JSSJ : Je relisais hier l’épilogue de Spaces of Hope, écrit en 1998, dans lequel vous décrivez un rêve. Ce n’est pas très rassurant parce que vous mentionnez la date de 2013 comme celle de la grande crise économique, et, dans votre rêve, on glisse vers une situation terrifiante, vers un pouvoir théocratique et militaire. Puis vous revenez vers l’utopie en décrivant ce qui pourrait succéder à cette période. Pensez-vous que c’est cela qui se produit en ce moment ? Pensez-vous que nous devrions être terrifiés comme je l’ai été hier soir en lisant ces pages ?

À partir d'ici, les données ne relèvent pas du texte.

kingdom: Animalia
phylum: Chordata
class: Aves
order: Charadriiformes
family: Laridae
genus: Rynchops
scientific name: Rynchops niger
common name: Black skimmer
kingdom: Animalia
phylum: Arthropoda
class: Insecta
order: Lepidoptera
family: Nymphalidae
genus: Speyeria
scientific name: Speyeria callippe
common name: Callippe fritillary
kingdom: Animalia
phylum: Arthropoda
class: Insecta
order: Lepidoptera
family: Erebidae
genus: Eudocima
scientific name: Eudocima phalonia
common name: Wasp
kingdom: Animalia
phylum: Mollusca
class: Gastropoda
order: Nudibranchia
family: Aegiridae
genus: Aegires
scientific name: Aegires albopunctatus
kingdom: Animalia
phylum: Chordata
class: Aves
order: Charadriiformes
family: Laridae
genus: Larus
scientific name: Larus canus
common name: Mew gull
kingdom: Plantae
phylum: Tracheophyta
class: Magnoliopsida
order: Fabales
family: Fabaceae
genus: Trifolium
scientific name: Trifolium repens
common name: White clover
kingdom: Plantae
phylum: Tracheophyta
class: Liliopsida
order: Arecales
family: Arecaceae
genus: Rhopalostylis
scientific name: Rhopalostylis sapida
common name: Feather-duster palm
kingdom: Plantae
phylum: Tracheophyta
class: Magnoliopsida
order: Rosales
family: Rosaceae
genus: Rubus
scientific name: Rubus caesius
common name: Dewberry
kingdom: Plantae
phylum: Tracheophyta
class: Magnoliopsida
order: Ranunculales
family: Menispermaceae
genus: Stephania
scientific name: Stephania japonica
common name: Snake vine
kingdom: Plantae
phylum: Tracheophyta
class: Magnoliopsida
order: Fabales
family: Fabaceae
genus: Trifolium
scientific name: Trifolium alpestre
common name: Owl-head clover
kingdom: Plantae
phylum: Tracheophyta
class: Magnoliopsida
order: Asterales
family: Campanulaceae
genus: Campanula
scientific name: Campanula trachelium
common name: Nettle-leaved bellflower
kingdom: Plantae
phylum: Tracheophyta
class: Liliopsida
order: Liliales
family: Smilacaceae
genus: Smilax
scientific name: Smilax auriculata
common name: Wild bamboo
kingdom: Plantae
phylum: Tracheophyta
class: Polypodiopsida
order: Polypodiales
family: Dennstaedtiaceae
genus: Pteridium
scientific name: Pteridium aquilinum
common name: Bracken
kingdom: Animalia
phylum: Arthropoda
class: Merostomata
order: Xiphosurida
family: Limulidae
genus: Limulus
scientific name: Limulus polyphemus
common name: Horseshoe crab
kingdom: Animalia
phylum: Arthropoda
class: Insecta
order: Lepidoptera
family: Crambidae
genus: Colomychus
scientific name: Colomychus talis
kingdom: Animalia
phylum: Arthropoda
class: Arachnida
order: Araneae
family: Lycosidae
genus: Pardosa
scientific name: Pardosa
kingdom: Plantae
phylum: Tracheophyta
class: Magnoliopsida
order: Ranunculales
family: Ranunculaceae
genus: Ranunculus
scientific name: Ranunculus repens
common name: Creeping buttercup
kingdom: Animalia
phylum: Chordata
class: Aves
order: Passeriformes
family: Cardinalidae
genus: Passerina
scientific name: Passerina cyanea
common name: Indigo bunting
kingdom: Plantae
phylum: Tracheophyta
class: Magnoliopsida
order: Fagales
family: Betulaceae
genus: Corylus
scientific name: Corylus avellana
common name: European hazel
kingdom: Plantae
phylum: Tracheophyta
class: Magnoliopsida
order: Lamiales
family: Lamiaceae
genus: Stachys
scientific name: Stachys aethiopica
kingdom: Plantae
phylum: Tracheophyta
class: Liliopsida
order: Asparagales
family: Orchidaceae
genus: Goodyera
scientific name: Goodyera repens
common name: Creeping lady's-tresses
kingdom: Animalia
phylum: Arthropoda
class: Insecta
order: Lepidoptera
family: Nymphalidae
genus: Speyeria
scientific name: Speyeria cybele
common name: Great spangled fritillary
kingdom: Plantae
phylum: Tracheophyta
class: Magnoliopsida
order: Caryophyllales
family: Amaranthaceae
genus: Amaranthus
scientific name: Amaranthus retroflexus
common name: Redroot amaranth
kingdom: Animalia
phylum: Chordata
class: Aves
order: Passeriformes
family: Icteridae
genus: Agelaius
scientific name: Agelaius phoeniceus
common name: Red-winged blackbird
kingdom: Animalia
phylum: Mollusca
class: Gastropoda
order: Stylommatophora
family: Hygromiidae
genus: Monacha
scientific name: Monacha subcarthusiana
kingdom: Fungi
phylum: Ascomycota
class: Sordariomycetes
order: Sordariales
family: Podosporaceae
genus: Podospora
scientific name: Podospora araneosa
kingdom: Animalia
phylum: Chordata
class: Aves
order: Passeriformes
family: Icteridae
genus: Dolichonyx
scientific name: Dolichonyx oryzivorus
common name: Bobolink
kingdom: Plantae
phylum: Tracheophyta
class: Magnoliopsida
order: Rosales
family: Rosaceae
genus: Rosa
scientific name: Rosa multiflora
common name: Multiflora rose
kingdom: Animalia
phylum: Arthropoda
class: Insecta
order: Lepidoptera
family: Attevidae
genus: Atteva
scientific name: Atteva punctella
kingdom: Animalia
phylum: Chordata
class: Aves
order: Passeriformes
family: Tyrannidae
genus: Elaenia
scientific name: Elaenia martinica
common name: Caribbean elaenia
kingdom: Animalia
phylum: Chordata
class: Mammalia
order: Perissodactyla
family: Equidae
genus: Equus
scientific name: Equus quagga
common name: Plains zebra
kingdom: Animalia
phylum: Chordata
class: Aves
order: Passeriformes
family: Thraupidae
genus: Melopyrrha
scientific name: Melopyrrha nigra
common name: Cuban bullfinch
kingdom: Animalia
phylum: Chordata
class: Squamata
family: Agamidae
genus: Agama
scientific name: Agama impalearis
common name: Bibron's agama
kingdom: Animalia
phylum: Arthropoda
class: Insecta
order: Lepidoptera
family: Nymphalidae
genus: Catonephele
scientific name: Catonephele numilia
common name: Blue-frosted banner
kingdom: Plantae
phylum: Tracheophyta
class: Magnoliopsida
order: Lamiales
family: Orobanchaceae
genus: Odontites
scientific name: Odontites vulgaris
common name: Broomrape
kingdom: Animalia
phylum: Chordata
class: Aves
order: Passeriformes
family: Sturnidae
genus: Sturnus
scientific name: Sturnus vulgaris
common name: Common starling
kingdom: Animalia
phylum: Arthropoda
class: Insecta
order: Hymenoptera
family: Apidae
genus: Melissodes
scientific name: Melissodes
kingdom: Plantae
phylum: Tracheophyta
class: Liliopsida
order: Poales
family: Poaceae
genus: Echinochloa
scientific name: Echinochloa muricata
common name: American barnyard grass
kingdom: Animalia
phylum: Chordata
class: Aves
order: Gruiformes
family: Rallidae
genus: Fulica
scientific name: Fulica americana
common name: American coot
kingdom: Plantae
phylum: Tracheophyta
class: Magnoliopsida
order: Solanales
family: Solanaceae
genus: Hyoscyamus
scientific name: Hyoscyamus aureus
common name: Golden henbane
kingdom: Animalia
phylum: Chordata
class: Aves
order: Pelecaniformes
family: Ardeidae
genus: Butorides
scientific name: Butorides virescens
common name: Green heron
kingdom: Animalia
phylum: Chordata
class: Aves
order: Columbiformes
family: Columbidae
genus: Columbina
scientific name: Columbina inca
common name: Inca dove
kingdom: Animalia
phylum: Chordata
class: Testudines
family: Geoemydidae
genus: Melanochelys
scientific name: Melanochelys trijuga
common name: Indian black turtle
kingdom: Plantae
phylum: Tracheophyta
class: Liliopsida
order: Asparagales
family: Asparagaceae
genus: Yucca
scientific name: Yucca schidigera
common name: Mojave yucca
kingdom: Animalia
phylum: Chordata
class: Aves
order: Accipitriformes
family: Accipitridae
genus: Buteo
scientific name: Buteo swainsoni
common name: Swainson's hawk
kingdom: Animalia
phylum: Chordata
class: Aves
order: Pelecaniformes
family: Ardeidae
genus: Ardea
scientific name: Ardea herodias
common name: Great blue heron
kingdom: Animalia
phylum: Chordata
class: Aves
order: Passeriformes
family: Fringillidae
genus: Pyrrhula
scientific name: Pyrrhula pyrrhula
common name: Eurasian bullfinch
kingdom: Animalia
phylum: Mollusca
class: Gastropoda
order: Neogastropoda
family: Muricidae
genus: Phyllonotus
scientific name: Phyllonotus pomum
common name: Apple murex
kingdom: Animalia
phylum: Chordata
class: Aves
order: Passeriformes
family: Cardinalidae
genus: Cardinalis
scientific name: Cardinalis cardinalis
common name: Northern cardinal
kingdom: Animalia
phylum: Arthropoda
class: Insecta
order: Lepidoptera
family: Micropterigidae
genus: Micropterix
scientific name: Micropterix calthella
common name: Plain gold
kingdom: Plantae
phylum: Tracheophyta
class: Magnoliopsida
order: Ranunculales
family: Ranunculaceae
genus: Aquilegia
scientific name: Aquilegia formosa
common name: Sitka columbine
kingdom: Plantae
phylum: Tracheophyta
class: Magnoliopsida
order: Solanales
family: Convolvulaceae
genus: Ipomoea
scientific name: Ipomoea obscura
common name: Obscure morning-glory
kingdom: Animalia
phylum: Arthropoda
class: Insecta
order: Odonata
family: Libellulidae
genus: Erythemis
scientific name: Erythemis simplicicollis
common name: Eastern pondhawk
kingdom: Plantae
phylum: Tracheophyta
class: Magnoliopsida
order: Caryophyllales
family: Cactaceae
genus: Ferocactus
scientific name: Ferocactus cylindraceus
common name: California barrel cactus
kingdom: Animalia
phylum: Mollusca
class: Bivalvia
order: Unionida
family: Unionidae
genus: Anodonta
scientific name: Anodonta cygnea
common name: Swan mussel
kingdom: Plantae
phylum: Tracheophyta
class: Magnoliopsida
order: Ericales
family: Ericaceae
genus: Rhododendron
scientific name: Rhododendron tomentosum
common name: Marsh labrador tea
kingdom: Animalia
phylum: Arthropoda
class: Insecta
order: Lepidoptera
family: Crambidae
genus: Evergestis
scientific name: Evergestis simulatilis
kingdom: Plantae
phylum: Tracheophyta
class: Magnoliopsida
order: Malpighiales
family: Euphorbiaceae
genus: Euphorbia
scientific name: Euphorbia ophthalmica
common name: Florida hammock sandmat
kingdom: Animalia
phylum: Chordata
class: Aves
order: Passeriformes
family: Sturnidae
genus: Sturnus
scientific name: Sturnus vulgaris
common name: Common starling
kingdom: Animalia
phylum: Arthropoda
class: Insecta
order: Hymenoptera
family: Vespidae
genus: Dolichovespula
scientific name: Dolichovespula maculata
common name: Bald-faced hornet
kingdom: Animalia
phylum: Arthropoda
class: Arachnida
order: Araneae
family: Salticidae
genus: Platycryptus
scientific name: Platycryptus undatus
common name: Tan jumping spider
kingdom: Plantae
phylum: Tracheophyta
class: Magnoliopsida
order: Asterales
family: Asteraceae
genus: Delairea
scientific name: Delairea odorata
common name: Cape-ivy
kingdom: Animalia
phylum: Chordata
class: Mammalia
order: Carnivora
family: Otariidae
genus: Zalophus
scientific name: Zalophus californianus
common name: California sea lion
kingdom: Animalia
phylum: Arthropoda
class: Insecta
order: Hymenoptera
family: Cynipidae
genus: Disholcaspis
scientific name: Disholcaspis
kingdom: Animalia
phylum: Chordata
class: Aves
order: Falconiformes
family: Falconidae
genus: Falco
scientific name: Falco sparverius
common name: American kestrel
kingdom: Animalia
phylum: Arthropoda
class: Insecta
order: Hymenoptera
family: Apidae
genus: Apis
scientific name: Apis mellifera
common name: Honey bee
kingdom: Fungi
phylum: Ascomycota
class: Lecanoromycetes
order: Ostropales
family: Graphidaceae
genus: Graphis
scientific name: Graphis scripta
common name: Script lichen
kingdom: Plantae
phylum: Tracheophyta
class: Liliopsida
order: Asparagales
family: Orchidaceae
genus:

JSSJ: I was re-reading yesterday evening the epilogue of Spaces of Hope, which was written in 1998, in which you tell us about this dream. If you look at the dates, it is not very reassuring because you mention the date of 2013 as being the moment of the big economic crash, and then, in that dream, we move to a terrifying situation of military power, of a military theocracy. But then you come back to Utopia and what could happen after that period. Do you think all that is what is happening now? Do you think we should be terrified as I was yesterday night reading these pages?

21 nov 2011

David Harvey : Ce n’était pas dans mon intention de faire peur. Juste une note au passage : ce texte n’a suscité pratiquement aucune réaction dans le monde anglophone. Les gens n’ont pas réagi, ils n’en ont jamais discuté. Mais en Amérique latine, ce texte est très lu et très apprécié et commenté ; quand je vais dans ces pays, on me demande toujours de parler de l’épilogue de Spaces of Hope ! Dans le monde anglophone, personne ne veut m’en parler, presque comme si je ne l’avais jamais écrit, comme si c’était gênant que j’aie pu un jour écrire une chose pareille. C’est donc intéressant que vous y fassiez référence. Franchement, je n’en sais rien. À l’évidence, je n’ai aucune idée de ce qui peut se produire, mais il y a en effet des signes nets d’évolutions autocratiques. Quand vous voyez deux gouvernements qui, dans les faits, hors de tout processus démocratique, ont porté au pouvoir de prétendus « technocrates » pour résoudre leurs problèmes ; quand vous regardez ce qui se passe dans la zone euro, et la façon dont les décisions sont prises par l’Allemagne, la France, avec le FMI et la banque centrale, cela ressemble à ce que j’avais décrit dans The Enigma of Capital et que j’avais appelé le complexe financiaro-étatique, qui pour moi a émergé clairement aux États-Unis lorsque pendant la crise ce sont le Trésor et la Réserve Fédérale, et non le président, qui ont dicté la politique du pays. Ce que vous voyez maintenant n’est pas seulement un déficit de démocratie : la démocratie représentative est presque entièrement renversée. Et si vous considérez les mouvements de contestation et les réponses qu’ils suscitent, la militarisation est déjà avancée. Aux États-Unis, seuls les mouvements de gauche ont été réprimés ; le Tea Party n’a pas été inquiété, on l’a au contraire favorisé alors qu’on a réprimé la contestation de gauche. Je pense que nous sommes entrés dans une période très difficile où l’on risque de voir un usage massif du pouvoir policier et militaire pour contenir les mécontents. Que peuvent-ils faire d’autre ? Mais je ne sais pas si cela deviendra aussi violent que je l’avais envisagé dans Spaces of Hope.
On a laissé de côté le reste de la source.